ABSTRACT

To elucidate the complex mechanism of solid-solution strengthening in high-entropy alloys (HEAs), it is necessary to determine the effective atomic radii of the constituent elements that are the sources of lattice strain. In the present study, the effective atomic radii of the constituent elements in CrMnFeCoNi HEA that are the basis of the atomic displacements, are evaluated from lattice parameters experimentally determined via θ–2θ X-ray diffraction measurements. The order of the evaluated atomic radii in the present study is different from that of the atomic radii determined via ab-initio calculations in previous studies.

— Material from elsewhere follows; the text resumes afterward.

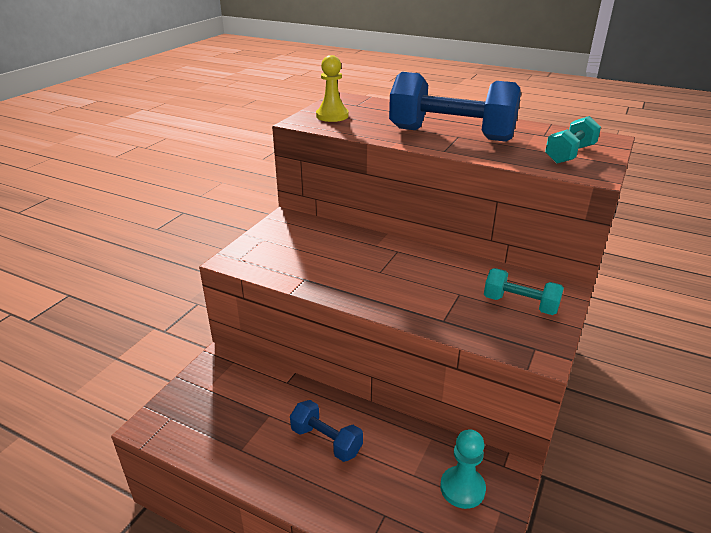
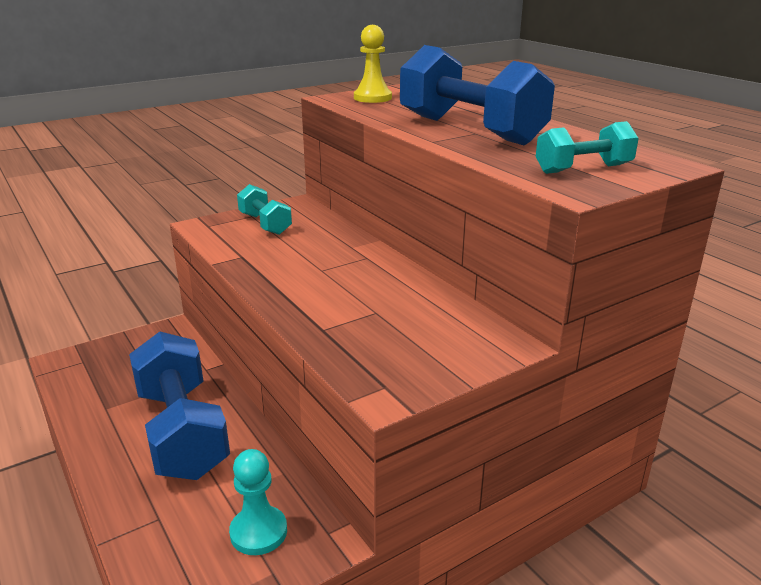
camera: 30 degrees right, 5 degrees down
(326, 441) = (182, 432): blue dumbbell -> blue dumbbell, size x1.94
(520, 304) = (430, 342): turquoise dumbbell -> turquoise dumbbell (265, 224)

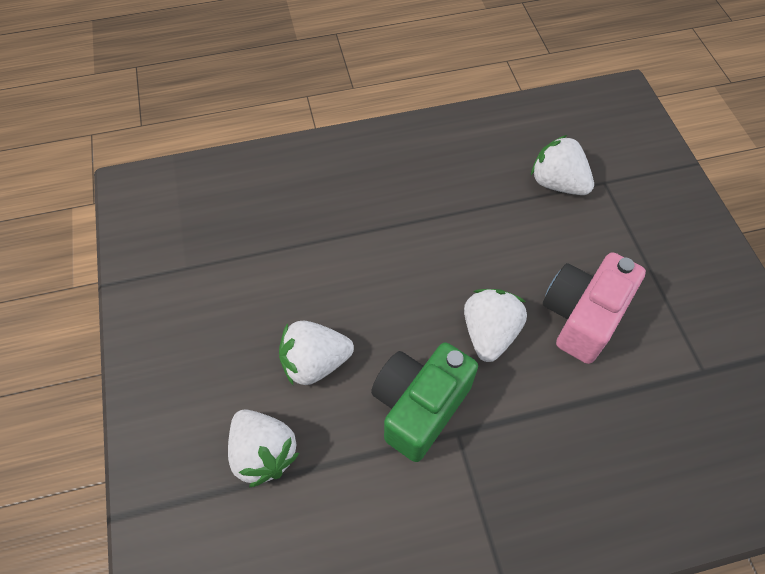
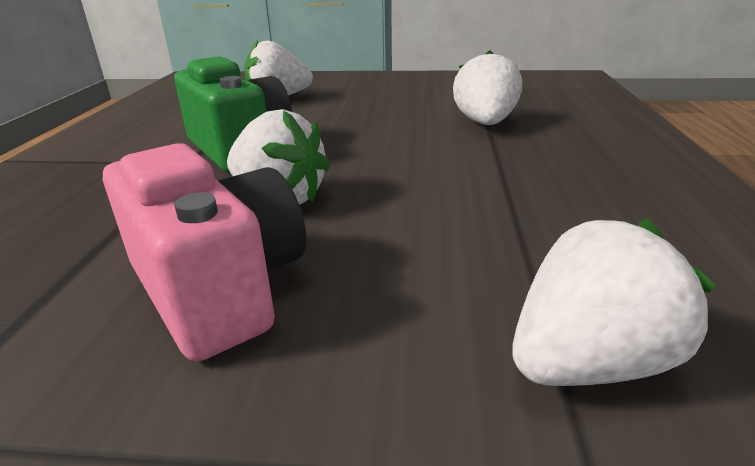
camera: 110 degrees right, 30 degrees down
(315, 362) = (338, 116): white strawberry -> white strawberry (485, 123)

The results of the ab-initio calculations indicate a correlation between the yield stress of and the average atomic displacement in the HEA. However, no definite correlation is confirmed by the experimental results in the present study.

摘要

为了阐明高熵合金（HEA）中固溶强化的复杂机制，有必要确定构成晶格应变源的组成元素的有效原子半径。在本研究中，作为原子位移基础的 CrMnFeCoNi HEA 中的组成元素的有效原子半径是从通过θ –2 θ实验确定的晶格参数评估的X射线衍射测量。本研究中评估的原子半径的顺序与先前研究中通过从头算计算确定的原子半径的顺序不同。从头算计算的结果表明了 HEA 的屈服应力和平均原子位移之间的相关性。然而，本研究中的实验结果并未证实明确的相关性。